_RECORDED INFORMATION:_
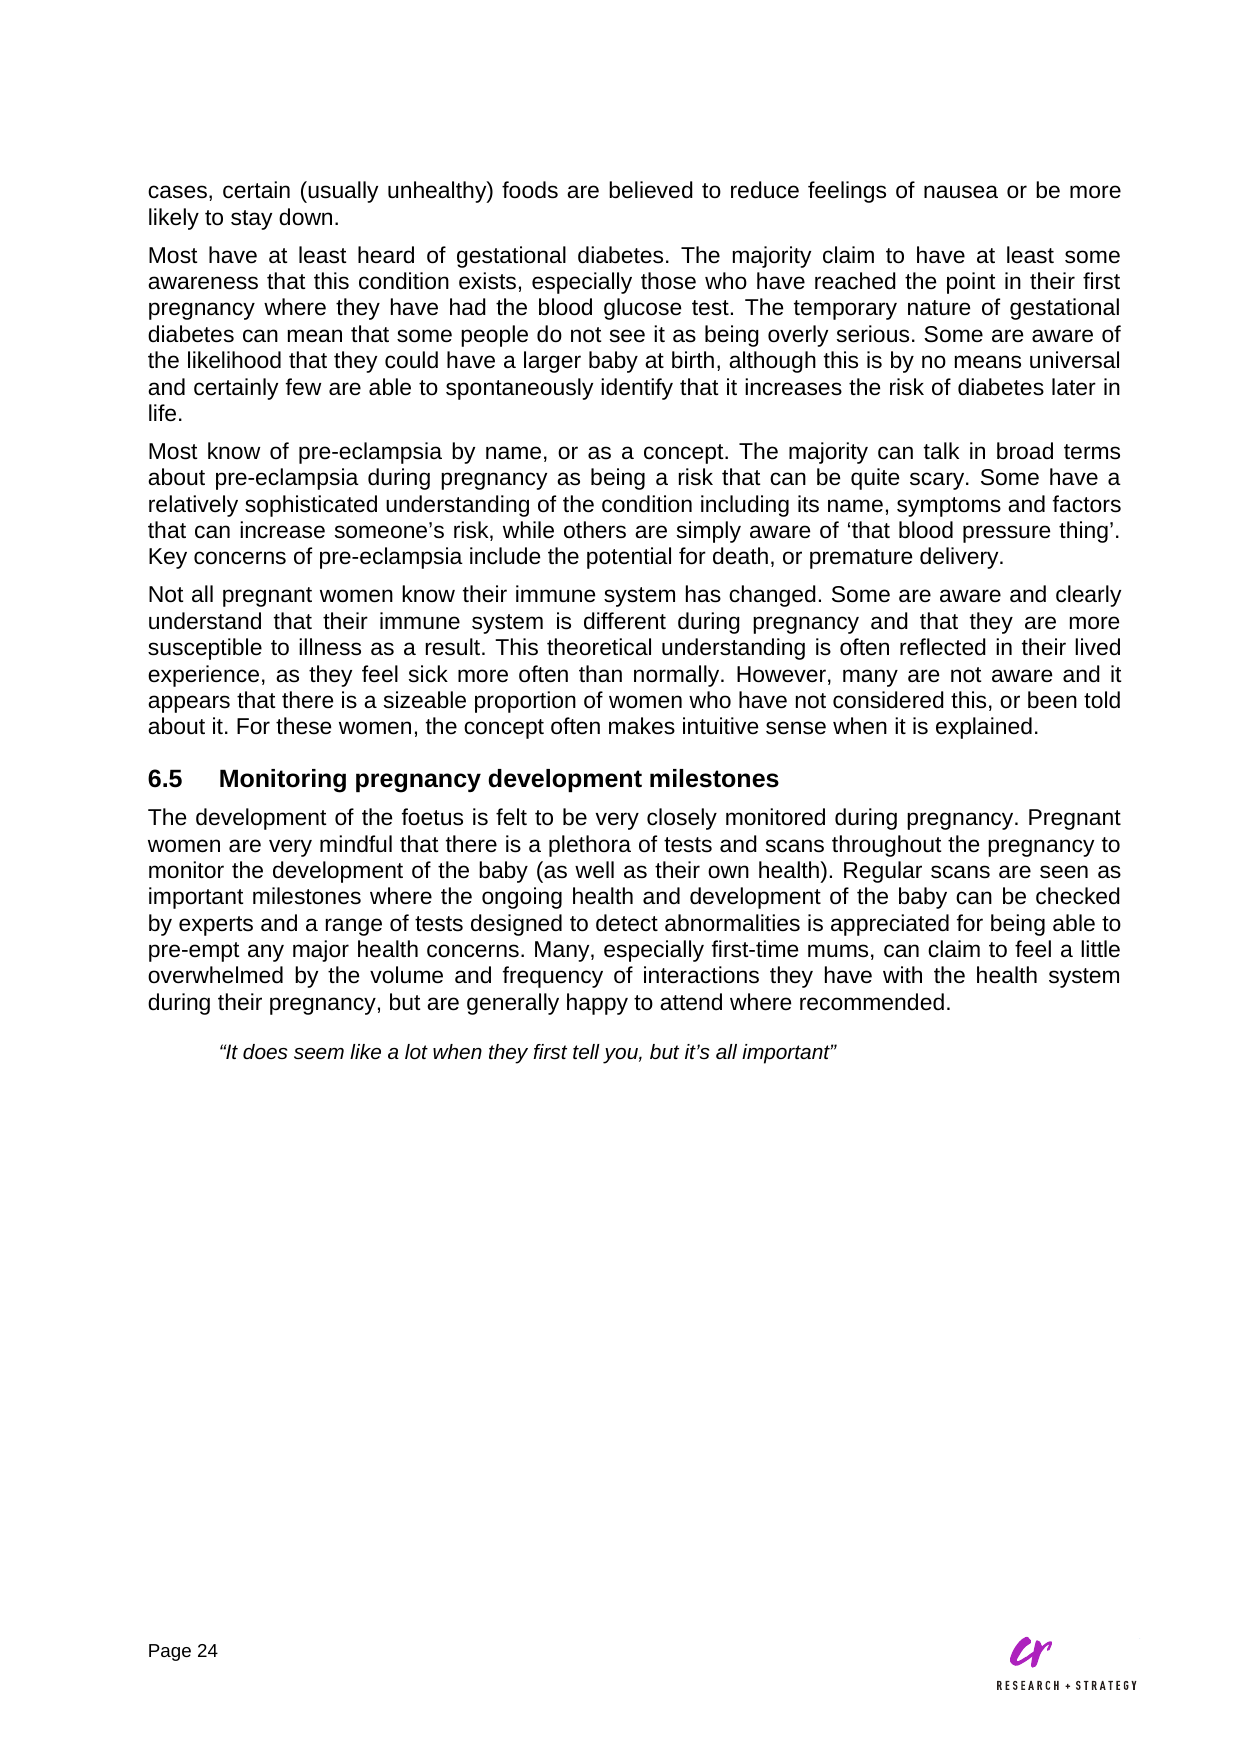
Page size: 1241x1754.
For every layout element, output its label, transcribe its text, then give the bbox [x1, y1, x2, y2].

text “It does seem like a lot when they first tell you, but it’s all important” [218, 1039, 957, 1064]
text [148, 177, 1122, 230]
text Most have at least heard of gestational diabetes. The majority claim to have at least some awareness that this condition exists, especially those who have reached the point in their first pregnancy where they have had the blood glucose test. The temporary nature of gestational diabetes can mean that some people do not see it as being overly serious. Some are aware of the likelihood that they could have a larger baby at birth, although this is by no means universal and certainly few are able to spontaneously identify that it increases the risk of diabetes later in life. [148, 242, 1122, 426]
text The development of the foetus is felt to be very closely monitored during pregnancy. Pregnant women are very mindful that there is a plethora of tests and scans throughout the pregnancy to monitor the development of the baby (as well as their own health). Regular scans are seen as important milestones where the ongoing health and development of the baby can be checked by experts and a range of tests designed to detect abnormalities is appreciated for being able to pre-empt any major health concerns. Many, especially first-time mums, can claim to feel a little overwhelmed by the volume and frequency of interactions they have with the health system during their pregnancy, but are generally happy to attend where recommended. [148, 804, 1122, 1015]
subtitle Monitoring pregnancy development milestones [148, 763, 1122, 792]
text Most know of pre-eclampsia by name, or as a concept. The majority can talk in broad terms about pre-eclampsia during pregnancy as being a risk that can be quite scary. Some have a relatively sophisticated understanding of the condition including its name, symptoms and factors that can increase someone’s risk, while others are simply aware of ‘that blood pressure thing’. Key concerns of pre-eclampsia include the potential for death, or premature delivery. [148, 438, 1122, 570]
text Not all pregnant women know their immune system has changed. Some are aware and clearly understand that their immune system is different during pregnancy and that they are more susceptible to illness as a result. This theoretical understanding is often reflected in their lived experience, as they feel sick more often than normally. However, many are not aware and it appears that there is a sizeable proportion of women who have not considered this, or been told about it. For these women, the concept often makes intuitive sense when it is explained. [148, 581, 1122, 739]
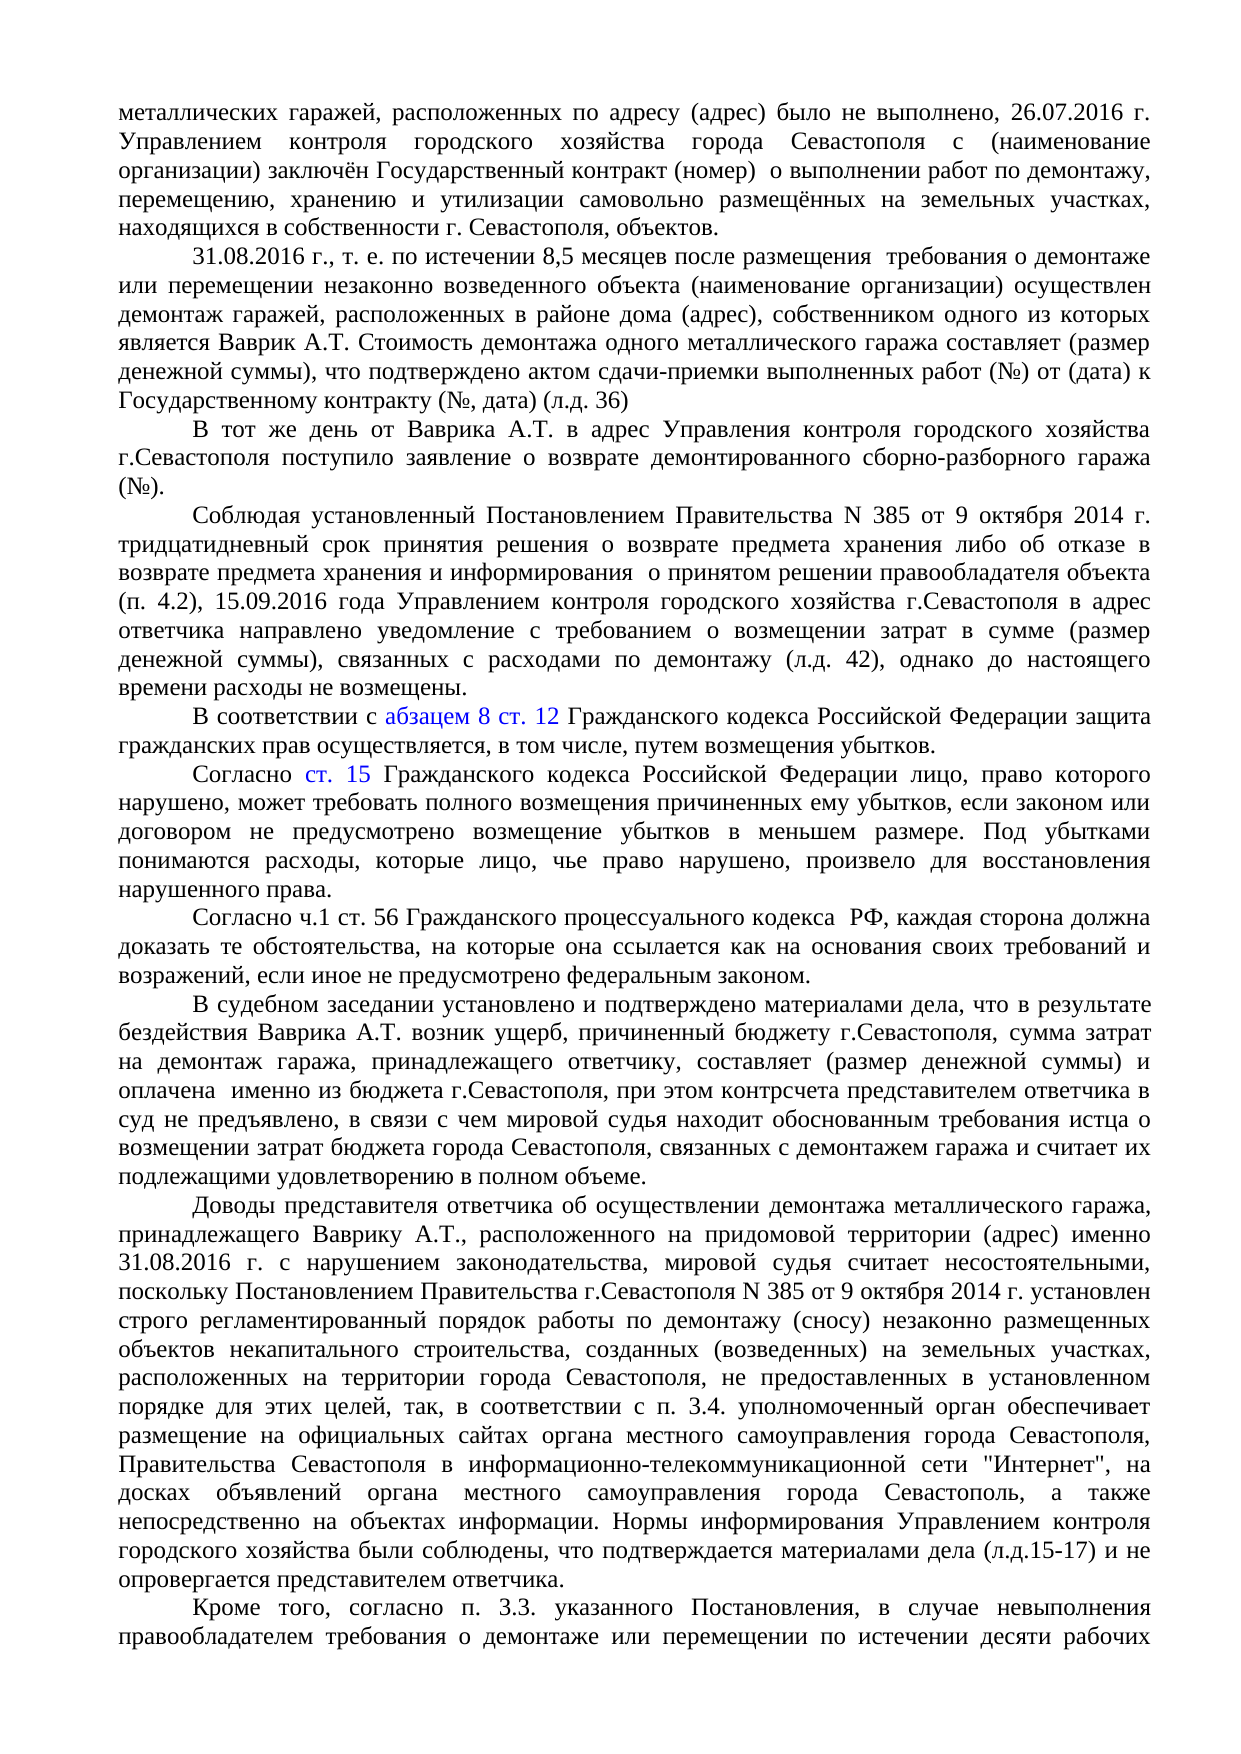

_WORK TO COMPLETE:_ Copy the data precisely. Skip every picture.

_RESPONSE:_
Page size: 1241x1754.
For every layout element, output its label, transcribe its text, then give the bbox [x1, y1, x2, y2].

text “It does seem like a lot when they first tell you, but it’s all important” [218, 1039, 957, 1064]
text [148, 177, 1122, 230]
text Most have at least heard of gestational diabetes. The majority claim to have at least some awareness that this condition exists, especially those who have reached the point in their first pregnancy where they have had the blood glucose test. The temporary nature of gestational diabetes can mean that some people do not see it as being overly serious. Some are aware of the likelihood that they could have a larger baby at birth, although this is by no means universal and certainly few are able to spontaneously identify that it increases the risk of diabetes later in life. [148, 242, 1122, 426]
text The development of the foetus is felt to be very closely monitored during pregnancy. Pregnant women are very mindful that there is a plethora of tests and scans throughout the pregnancy to monitor the development of the baby (as well as their own health). Regular scans are seen as important milestones where the ongoing health and development of the baby can be checked by experts and a range of tests designed to detect abnormalities is appreciated for being able to pre-empt any major health concerns. Many, especially first-time mums, can claim to feel a little overwhelmed by the volume and frequency of interactions they have with the health system during their pregnancy, but are generally happy to attend where recommended. [148, 804, 1122, 1015]
subtitle Monitoring pregnancy development milestones [148, 763, 1122, 792]
text Most know of pre-eclampsia by name, or as a concept. The majority can talk in broad terms about pre-eclampsia during pregnancy as being a risk that can be quite scary. Some have a relatively sophisticated understanding of the condition including its name, symptoms and factors that can increase someone’s risk, while others are simply aware of ‘that blood pressure thing’. Key concerns of pre-eclampsia include the potential for death, or premature delivery. [148, 438, 1122, 570]
text Not all pregnant women know their immune system has changed. Some are aware and clearly understand that their immune system is different during pregnancy and that they are more susceptible to illness as a result. This theoretical understanding is often reflected in their lived experience, as they feel sick more often than normally. However, many are not aware and it appears that there is a sizeable proportion of women who have not considered this, or been told about it. For these women, the concept often makes intuitive sense when it is explained. [148, 581, 1122, 739]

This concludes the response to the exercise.